DR. TAMER: “Yes, many days are challenging trying to fit in not only teaching, but also writing articles and poems, along with participating in the university self-governance by faculty. However, just like for every teacher around the world, teaching during the pandemic was the hardest. I had never taught before without being able to see my students' faces to know whether they were understanding or not and to know when someone looked like they were ready to contribute.” 

What do you plan to do with your retirement? 

DR. VAN AKEN: “Enjoy the freedom to plan projects and set my own deadlines, and then, if I miss them, not sweat it.” 

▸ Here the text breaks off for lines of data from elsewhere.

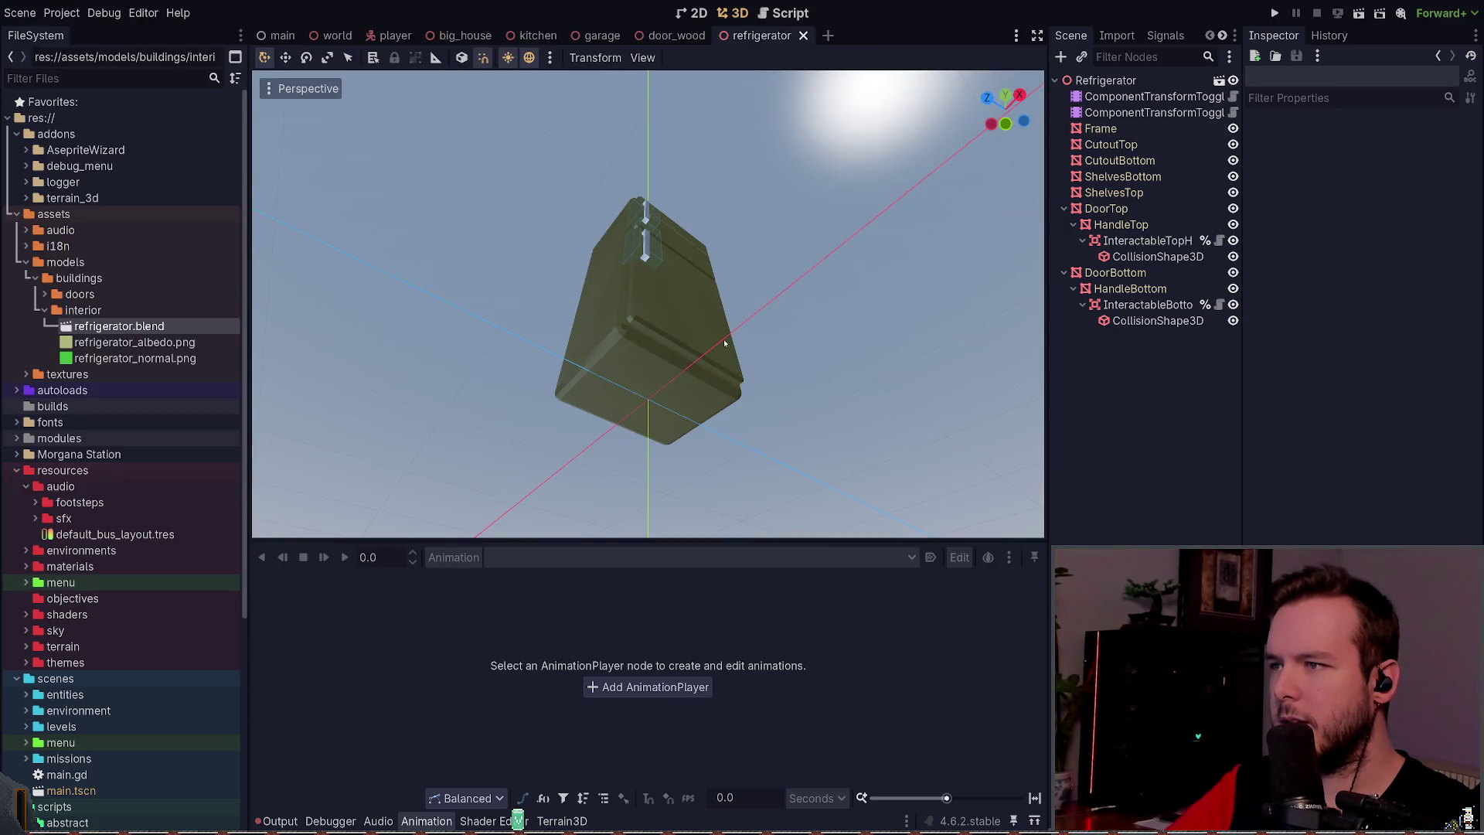
mouse_move(724, 343)
left_mouse_down()
mouse_move(668, 423)
mouse_move(345, 381)
mouse_move(1005, 377)
left_mouse_up()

DR. TAMER: “The first thing I will do in my retirement is sleep for a month! Of course, I will spend a lot of time reading and with my Creative Writing group continuing to publish my own poems. Eventually, when my husband retires, we will move to North Carolina to be near to our daughter and our grand-toddler and our new grandbaby due in October.” 

Is there anything you’d like to say to your students and peers as your goodbye? 

DR. VAN AKEN: “In the sometimes harsh world that I found myself in, I tried to be kind and considerate of others, and I sometimes succeeded and sometimes failed. I hope the successes were greater than the failures. I hope the same for you. My fear is that your world will be harsher than mine was and that your job will be more difficult than mine was. Still, I hope you’ll try to be kind.” 

DR. TAMER: “Yes, I want to thank all of them for helping me do what I have loved to do!” 

Both faculty members will be greatly missed and we wish them the best of luck in their future endeavors!